Expatica news

Spain lifts Gibraltar cruise ships ban

2 September 2004

MADRID – The Spanish government is to lift restrictions on cruise ships calling into port at the British dependent territory of Gibraltar, to which Madrid lays claim, a foreign ministry spokesman said on Thursday.

The spokesman confirmed reports published Thursday in the Spanish daily El Mundo which said the Spanish were to drop the three-year-old policy which had fomented ill-feeling between London and Madrid.

That ill-feeling reached a high point last month when Britain sent a ministerial delegation to attend Gibraltar’s celebrations marking 300 years of British rule.

In May Britain made its unhappiness known via diplomatic representations to the Spanish authorities after Gibralter estimated it was losing out on the visit of some 20 vessels a year.
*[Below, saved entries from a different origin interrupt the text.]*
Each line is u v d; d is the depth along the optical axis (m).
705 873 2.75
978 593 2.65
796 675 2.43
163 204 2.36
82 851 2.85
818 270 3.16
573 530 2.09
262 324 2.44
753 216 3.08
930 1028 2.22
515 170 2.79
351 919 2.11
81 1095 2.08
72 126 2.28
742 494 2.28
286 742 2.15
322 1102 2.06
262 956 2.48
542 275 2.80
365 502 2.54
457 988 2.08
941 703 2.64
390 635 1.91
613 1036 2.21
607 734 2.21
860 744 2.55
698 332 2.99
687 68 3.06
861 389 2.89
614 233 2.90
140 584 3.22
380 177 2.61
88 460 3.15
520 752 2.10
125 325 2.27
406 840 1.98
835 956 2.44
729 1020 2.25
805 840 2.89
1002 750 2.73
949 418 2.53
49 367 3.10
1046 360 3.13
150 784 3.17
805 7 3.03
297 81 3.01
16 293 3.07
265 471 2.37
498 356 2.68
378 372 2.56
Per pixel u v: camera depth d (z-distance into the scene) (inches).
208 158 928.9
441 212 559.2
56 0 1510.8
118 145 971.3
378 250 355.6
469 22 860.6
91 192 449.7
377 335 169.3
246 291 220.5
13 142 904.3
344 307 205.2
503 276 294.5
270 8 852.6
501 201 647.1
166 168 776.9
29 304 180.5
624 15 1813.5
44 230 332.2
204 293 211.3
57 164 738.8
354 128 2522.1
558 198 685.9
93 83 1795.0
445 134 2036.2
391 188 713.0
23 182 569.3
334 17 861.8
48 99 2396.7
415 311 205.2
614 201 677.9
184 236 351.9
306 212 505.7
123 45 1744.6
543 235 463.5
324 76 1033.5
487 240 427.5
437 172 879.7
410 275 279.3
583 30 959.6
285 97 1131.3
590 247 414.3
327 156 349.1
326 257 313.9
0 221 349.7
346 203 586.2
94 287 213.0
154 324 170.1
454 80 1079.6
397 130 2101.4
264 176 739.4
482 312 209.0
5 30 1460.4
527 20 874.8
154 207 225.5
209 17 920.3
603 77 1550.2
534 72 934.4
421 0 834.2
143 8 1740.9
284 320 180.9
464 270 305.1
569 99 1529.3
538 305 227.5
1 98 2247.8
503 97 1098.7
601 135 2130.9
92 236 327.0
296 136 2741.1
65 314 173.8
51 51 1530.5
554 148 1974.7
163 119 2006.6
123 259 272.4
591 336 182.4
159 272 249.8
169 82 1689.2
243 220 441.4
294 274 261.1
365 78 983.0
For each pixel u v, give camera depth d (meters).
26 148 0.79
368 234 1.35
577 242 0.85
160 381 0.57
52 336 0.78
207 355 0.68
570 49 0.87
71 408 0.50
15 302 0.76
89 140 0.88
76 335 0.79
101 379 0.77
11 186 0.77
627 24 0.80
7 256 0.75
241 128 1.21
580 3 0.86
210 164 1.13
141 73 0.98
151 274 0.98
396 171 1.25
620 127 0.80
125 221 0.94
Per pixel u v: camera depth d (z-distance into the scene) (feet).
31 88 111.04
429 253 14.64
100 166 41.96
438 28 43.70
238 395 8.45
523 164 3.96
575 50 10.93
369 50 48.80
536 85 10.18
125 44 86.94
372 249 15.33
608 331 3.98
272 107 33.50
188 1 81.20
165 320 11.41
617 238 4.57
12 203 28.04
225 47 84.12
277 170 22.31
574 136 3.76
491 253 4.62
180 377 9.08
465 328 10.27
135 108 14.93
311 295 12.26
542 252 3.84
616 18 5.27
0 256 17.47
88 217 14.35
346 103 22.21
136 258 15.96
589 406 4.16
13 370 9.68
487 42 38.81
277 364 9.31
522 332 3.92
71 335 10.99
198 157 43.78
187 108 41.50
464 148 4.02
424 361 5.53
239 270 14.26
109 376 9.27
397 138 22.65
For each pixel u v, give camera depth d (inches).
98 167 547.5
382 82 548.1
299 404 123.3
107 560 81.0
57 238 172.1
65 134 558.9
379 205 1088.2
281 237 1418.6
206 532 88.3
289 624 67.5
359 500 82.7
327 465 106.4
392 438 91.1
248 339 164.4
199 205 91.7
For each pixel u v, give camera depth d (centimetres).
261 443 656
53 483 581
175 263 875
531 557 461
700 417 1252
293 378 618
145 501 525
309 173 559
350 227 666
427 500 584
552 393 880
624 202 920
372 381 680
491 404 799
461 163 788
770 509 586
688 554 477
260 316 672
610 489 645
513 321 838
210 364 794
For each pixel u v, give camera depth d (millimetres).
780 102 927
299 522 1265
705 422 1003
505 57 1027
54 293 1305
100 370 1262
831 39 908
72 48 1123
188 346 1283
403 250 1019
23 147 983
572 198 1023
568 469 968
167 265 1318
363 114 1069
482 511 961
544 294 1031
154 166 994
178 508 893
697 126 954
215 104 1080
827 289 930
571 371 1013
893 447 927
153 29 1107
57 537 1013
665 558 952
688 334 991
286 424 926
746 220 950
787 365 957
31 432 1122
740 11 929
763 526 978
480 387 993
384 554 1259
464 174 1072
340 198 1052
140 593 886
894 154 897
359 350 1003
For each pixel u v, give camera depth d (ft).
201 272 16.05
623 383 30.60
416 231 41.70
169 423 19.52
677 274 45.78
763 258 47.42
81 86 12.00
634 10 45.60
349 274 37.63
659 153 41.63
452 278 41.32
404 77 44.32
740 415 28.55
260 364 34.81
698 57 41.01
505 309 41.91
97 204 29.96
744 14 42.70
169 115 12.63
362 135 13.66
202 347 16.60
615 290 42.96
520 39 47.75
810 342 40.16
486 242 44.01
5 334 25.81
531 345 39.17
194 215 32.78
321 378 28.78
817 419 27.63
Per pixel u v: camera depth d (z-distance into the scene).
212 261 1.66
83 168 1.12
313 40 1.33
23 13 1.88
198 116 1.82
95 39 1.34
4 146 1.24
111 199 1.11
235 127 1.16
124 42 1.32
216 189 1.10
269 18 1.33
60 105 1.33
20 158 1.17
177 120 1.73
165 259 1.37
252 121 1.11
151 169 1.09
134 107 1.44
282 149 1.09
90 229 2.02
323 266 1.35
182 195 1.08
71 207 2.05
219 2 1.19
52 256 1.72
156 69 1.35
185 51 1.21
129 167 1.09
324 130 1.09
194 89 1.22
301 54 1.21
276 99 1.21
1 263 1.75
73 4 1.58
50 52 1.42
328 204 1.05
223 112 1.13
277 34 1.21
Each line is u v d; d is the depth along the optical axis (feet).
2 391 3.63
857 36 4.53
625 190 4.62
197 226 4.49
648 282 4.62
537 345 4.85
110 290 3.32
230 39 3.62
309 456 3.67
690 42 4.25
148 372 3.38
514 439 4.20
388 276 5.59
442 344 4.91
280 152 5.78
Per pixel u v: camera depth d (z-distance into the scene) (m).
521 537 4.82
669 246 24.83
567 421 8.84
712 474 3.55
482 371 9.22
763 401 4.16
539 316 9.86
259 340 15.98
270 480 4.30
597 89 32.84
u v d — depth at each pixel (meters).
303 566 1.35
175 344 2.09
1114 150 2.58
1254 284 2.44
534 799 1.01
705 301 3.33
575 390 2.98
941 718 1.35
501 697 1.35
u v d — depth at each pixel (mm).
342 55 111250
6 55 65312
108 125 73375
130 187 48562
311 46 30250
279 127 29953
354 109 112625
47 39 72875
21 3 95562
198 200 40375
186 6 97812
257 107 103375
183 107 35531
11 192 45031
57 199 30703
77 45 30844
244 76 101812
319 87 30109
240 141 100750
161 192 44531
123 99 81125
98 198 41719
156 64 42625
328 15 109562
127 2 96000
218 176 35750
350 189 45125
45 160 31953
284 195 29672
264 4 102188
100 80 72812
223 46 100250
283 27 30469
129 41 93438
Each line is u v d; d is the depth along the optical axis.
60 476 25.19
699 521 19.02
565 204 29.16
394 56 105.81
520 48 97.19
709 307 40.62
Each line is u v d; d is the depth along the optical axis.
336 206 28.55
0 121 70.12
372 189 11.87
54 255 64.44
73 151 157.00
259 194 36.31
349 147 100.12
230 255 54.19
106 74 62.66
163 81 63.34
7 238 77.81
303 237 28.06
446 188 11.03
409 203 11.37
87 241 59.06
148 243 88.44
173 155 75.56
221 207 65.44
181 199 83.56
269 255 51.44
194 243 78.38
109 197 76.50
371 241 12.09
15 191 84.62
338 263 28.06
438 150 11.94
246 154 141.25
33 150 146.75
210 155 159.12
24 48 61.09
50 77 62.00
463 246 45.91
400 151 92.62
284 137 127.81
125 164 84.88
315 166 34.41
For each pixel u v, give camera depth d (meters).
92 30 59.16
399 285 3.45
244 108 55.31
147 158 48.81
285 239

Last Saturday saw Spanish officials sit down with their Gibraltarian counterparts, including the territory’s chief minister Peter Caruana, who had not had talks with ranking Spanish officials since November 2001.

Following a private dinner Madrid dubbed the meeting “cordial and constructive”.
  
In 2002, Caruana won 99 percent of the vote in a referendum on Anglo-Spanish attempts to reach a co-sovereignty deal, after which London said it would have to be contingent on consent.